Вздрогнув, он поглядел вокруг — на открытую землю, даже более грозную в своей черноте, чем бесконечный белый снег. Над ним раскачивались и тянулись к нему изможденные угольно-черные силуэты деревьев, шуршали, пытались схватить, иногда роняли изъязвленный лист.
Может, когда-нибудь… — обещал он себе. Может быть, в один прекрасный день у него будет более серьезная причина остаться здесь, чем прихоть старого человека. Может, когда-нибудь он сможет разделить новизну с кем-нибудь, для кого это также будет новым, — а не с незнакомой девушкой из-за холмов, которая все это уже видела и будет, пожалуй, смеяться над его тревогами.
Они появились на вершине холма — целая группа, наблюдающая за двумя у края снегов. Они прокричали приветствие. Горилла и Старик услышали и ответили. Горилла тогда почти что потерял решимость — почти. Потом Старик сидел на корточках на снегу и глядел на него со странным выражением на своем козлином лице. Группа приблизилась, они улыбались — Старику, не Горилле. Они пересекли пятно неглубокого снега, не оставив следов.
Горилла развернул лодку, туго натянул шкот, выбирая его по мере того, как судно наклонялось под ветром. Он торопился набрать скорость, пока одиночество не заставило его переменить намерение.
Старика тронули за плечо. Он повернулся и увидел приятные человеческие лица.
— О чем ты плачешь. Старик? — спросила женщина средних лет, полная, умиротворенно-добродушная. — Разве не здесь тебе хотелось бы жить? Пойдем с нами в деревню, и тебе найдется что-нибудь поесть. Ты, наверное, голоден с дороги. Ты издалека?
Болтая, они увели его от снегов…
— Так и знала, что у тебя не хватит пороху, — сказала Кокарда. Перетрусит, думаю, и вернется. Куда ты дел Старика? Бросил по дороге? Вот и хорошо.
Горилла пристально смотрел на нее и на Прутика. Он ожидал найти их тут, но не думал, что будет так рад этому. Он не говорил ничего, сидел у огня и грелся, чтобы освободиться от снега, набившегося в складки одежды. Над головой послышался шорох; он поднял глаза.
— Горилла! — Морг с трудом выбирался из щели между балкой и крышей. Иди сюда, посмотри. Думаю, здесь можно сделать галерею вокруг крыши. Если пробить еще дыры, мы будем держать под обстрелом всю равнину. — Он улыбался, до глупости довольный собой и возвращением Гориллы.
Позже Горилла спросил:
— А ты думал, что я вернусь?
Морг смотрел в другую сторону.
— Ты и не уходил. Давай считать, что никогда не уходил, ладно?

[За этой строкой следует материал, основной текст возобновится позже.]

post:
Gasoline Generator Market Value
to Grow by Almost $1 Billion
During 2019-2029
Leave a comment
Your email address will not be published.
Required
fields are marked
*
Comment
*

— Я думал, что ты погиб, ты знаешь об этом?
— Кокарда тоже так считала. А знаешь, по-моему, она обрадовалась, что я оказался жив. Впрочем, теперь она уже стала такой, как всегда.
— Она не такая уж плохая, — сказал Горилла. — Возможно, все мы не так уж плохи. Только когда Старик рассказывал о старых добрых временах, мне начинало казаться, что мы только и делаем, что ругаемся.
— Мы действительно все время ругались. Боюсь, Старик помнит только самое хорошее.
— Ты задумывался когда-нибудь, сколько ему лет? — спросил Горилла. Сколько же ему должно быть, если он все это помнит?
— Память у него хорошая, — согласился Морг, воздерживаясь от упоминания о своих подозрениях по поводу Стариковой фантазии.